—Madame a refusé, je lui avais offert. Monsieur n'a pas à s'inquiéter, madame n'est pas malade, elle m'a recommandé de l'éveiller demain de bonne heure.

—Bien! Annette, dites à Simon que je me promène sous les arbres; on doit venir me demander vers dix heures, qu'il me prévienne dès qu'on sera venu.

—Oui, monsieur, je vais le lui dire tout de suite.

Pierre Davenne ralluma son cigare et continua sa nocturne promenade dans l'étroit jardin.

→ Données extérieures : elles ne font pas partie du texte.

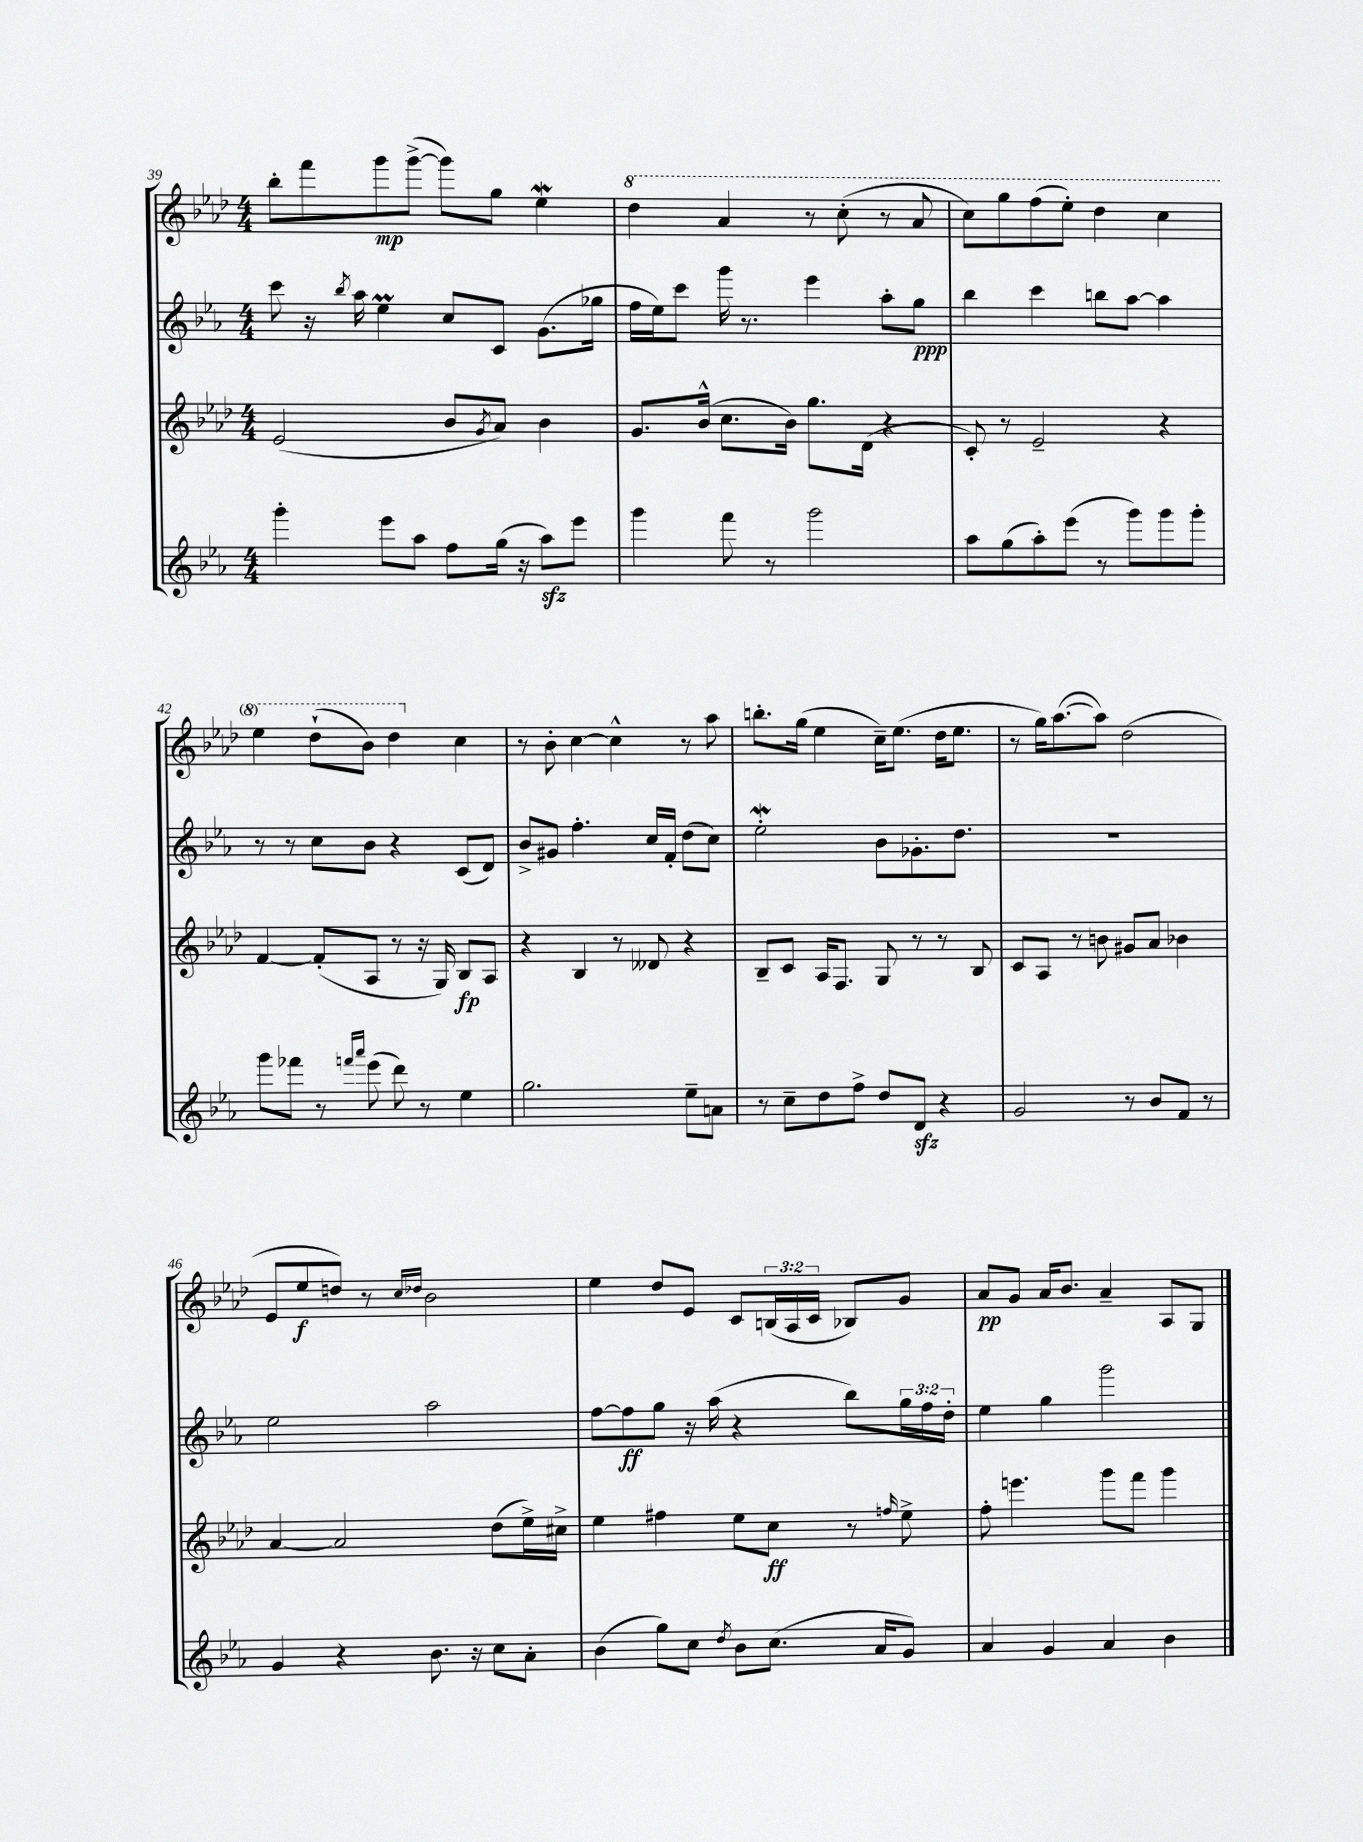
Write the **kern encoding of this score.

**kern	**kern	**kern	**kern
*staff4	*staff3	*staff2	*staff1
*clefG2	*clefG2	*clefG2	*clefG2
*k[b-e-a-]	*k[b-e-a-d-]	*k[b-e-a-]	*k[b-e-a-d-]
*M4/4	*M4/4	*M4/4	*M4/4
4ggg'	(2e-	8ccc	8bb-'
.	.	16r	8fff
.	.	8qbb-	.
.	.	16aa-	.
8eee-	.	4ee-	8ggg
8aa-	.	.	([8ggg^
8ff	8b-	8cc	8ggg])
.	8qg	.	.
(16gg	8a-)	8c	8gg
16r	.	.	.
8aa-)	4b-	(8.g	4ee-
8eee-	.	.	.
.	.	16gg-	.
=	=	=	=
4ggg	8.g	16ff	4ddd-
.	.	16ee-)	.
.	.	8ccc	.
.	(16b-^^	.	.
8fff	8.cc	16ggg	4aa-
.	.	8.r	.
8r	.	.	.
.	16b-)	.	.
2ggg	8.gg	4eee-	8r
.	.	.	(8ccc'
.	(16d-	.	.
.	4r	8aa-'	8r
.	.	8gg	8aa-
=	=	=	=
8aa-	8c')	4bb-	8ccc)
(8gg	8r	.	8ggg
8aa-')	2e-~	4ccc	(8fff
(8eee-	.	.	8eee-')
8r	.	8bb	4ddd-
8ggg)	.	[8aa-	.
8ggg	4r	4aa-]	4ccc
8ggg'	.	.	.
=	=	=	=
8ggg	[4f	8r	4eee-
8fff-	.	8r	.
8r	(8f']	8cc	(8ddd-`
16qqfff	.	.	.
16qqaaa-	.	.	.
(8eee-	8A-	8b-	8bb-)
8ddd)	8r	4r	4ddd-
8r	16r	.	.
.	16G)	.	.
4ee-	8B-	(8c	4cc
.	8A-	8d)	.
=	=	=	=
2.gg	4r	8b-^	8r
.	.	8g#	8b-'
.	4B-	4.ff'	[4cc
.	8r	.	4cc^^]
.	8d--	16cc	.
.	.	16f'	.
8ee-~	4r	(8dd	8r
8a	.	8cc)	8aa-
=	=	=	=
8r	8B-~	2ee-'	8.bb'
8cc~	8c	.	.
.	.	.	(16gg
8dd	16A-	.	4ee-
.	8.F	.	.
8ff^	.	.	.
8dd	8G	8b-	16cc~)
.	.	.	(8.ee-
8d	8r	8.g-'	.
4r	8r	.	16dd-
.	.	8.dd	8.ee-
.	8B-	.	.
=	=	=	=
2g	8c	1r	8r
.	8A-	.	16gg)
.	.	.	([8.aa-
.	8r	.	.
.	8b	.	8aa-])
8r	8g#	.	(2dd-
8b-	8a-	.	.
8f	4b-	.	.
8r	.	.	.
=	=	=	=
4g	[4a-	2ee-	8e-
.	.	.	8ee-
4r	2a-]	.	8dd)
.	.	.	8r
.	.	.	16qqcc
.	.	.	16qqdd-
8.b-	.	2aa-	2b-
16r	.	.	.
8cc	(8dd-	.	.
8a-'	16ee-^)	.	.
.	16cc#^	.	.
=	=	=	=
(4b-	4ee-	[8ff	4ee-
.	.	8ff]	.
8gg)	4ff#	8gg	8dd-
8cc	.	16r	8e-
.	.	(16aa-	.
8qdd	.	.	.
8b-	8ee-	4r	8c
(8.cc	8cc	.	(24B
.	.	.	24A-
.	.	.	24c
.	8r	8bb-)	8B-)
16a-	.	.	.
.	16qqff	.	.
8g)	8ee-^	24gg	8g
.	.	24ff	.
.	.	24dd'	.
=	=	=	=
4a-	8ff'	4ee-	8a-
.	4.eee	.	8g
4g	.	4gg	16a-
.	.	.	8.b-
4a-	8ggg	2ggg	4a-~
.	8fff	.	.
4b-	4ggg	.	8A-
.	.	.	8G
==	==	==	==
*-	*-	*-	*-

Arrivé à l'extrémité, il s'assit devant une petite table de fer. Accoudé, les yeux fixés sur la fenêtre de la chambre—où reposaient ceux qu'il aimait,—éclairée à cette heure par la lueur pâle de la veilleuse, il rêvait d'amour et de bonheur, et il remerciait Dieu qui l'avait élevé à ces deux sommets, la fortune et l'amour.

Il rêvait depuis quelques minutes, lorsqu'il lui sembla entendre s'ouvrir et se fermer la porte de la rue. Il vit une ombre se diriger vers lui.

—C'est toi, Simon, demanda-t-il.

—Oui, lieutenant.

—Que veux-tu?

—La dame qui vous a écrit vient d'arriver.

—C'est une dame? fit Pierre intrigué. Tu l'as fait entrer au salon.